HIV activists have a history of outrageous energy. COVID protesters hope to match it
They wore white coats and gave a press conference, standing next to a 12-foot-tall pile of fake bones. The 15 or so doctors and scientists from Harvard Medical School staged this protest in front of the Boston home of Moderna CEO Stephane Bancel. The bones, they said, symbolized unnecessary COVID deaths.
The U.S. biotech company is one of two in the world that have come up with an mRNA vaccine against COVID-19. Of the World Health Organization-approved vaccines, these mRNA vaccines show the highest efficacy rates against COVID.
For their Sept. 29 demonstration, the protesters had a simple demand: Share your vaccines — and your vaccine formula.
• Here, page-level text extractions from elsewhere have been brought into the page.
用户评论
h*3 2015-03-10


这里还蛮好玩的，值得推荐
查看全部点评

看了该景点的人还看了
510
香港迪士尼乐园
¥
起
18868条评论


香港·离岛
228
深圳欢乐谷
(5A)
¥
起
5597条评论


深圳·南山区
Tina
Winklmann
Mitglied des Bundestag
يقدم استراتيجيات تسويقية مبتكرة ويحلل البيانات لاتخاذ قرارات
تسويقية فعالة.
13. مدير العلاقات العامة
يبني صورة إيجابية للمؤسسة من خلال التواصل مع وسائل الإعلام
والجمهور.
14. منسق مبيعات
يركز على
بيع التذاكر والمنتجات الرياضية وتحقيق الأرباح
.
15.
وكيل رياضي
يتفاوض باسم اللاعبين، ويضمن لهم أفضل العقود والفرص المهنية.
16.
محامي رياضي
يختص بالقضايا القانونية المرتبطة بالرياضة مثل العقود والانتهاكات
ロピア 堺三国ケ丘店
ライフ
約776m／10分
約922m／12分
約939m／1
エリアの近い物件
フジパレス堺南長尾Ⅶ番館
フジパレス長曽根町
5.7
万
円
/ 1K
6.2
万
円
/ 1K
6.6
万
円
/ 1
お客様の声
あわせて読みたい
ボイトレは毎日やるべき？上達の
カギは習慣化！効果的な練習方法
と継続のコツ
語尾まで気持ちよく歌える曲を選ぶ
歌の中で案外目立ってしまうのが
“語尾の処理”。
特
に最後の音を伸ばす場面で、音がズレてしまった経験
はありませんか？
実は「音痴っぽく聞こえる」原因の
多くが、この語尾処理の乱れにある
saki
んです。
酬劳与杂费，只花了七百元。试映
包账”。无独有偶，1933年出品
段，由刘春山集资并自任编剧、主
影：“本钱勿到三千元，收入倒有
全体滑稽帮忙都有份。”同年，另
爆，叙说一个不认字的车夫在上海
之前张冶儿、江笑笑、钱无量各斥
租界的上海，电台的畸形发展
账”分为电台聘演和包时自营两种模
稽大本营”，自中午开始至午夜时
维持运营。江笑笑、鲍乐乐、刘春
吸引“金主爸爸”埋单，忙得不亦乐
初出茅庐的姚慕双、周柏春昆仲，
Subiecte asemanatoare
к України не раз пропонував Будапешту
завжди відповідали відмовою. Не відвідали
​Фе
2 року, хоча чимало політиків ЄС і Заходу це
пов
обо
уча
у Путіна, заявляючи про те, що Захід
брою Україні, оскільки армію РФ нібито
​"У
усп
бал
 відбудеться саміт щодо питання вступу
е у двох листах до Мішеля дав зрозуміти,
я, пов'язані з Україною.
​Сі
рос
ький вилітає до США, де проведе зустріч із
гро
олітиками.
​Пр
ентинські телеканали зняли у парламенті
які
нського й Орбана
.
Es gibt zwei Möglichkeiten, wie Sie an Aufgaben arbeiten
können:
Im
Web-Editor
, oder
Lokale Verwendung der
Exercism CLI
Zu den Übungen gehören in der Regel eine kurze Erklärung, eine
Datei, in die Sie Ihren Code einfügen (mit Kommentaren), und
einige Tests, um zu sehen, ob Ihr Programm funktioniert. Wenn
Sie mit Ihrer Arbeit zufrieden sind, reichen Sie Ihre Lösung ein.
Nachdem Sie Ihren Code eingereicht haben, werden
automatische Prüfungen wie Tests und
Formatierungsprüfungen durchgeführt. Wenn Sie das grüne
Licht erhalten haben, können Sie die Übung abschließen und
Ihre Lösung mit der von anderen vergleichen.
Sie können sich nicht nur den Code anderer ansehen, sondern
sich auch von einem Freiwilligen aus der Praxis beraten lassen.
They're part of a small group of health workers and other activists who are calling for global vaccine equity – a goal that's a long way off in a world where well-to-do countries are hitting vaccination rates of 50% and up while just 3.1% of people in low-income countries have received at least one dose.
Protesters have also demonstrated at Johnson & Johnson's New Jersey headquarters, accusing the company of "pandemic profiteering" with its COVID vaccine. And they've stood outside the home of President Biden's chief of staff, calling on the U.S. government to spearhead a more ambitious global vaccine distribution program.
Some of, founder of Health Equity Action Leadership Initiative, is one of about 20 doctors who've declared they will defer their boosters until the end of the year, calling on all health-care workers who support vaccine equity to do the same. The group hopes that if the public sees that doctors constantly at risk of being exposed to COVID are willing to defer vaccines in the name of getting supplies to lower-income countries, then the issue of global vaccine equity must be critical.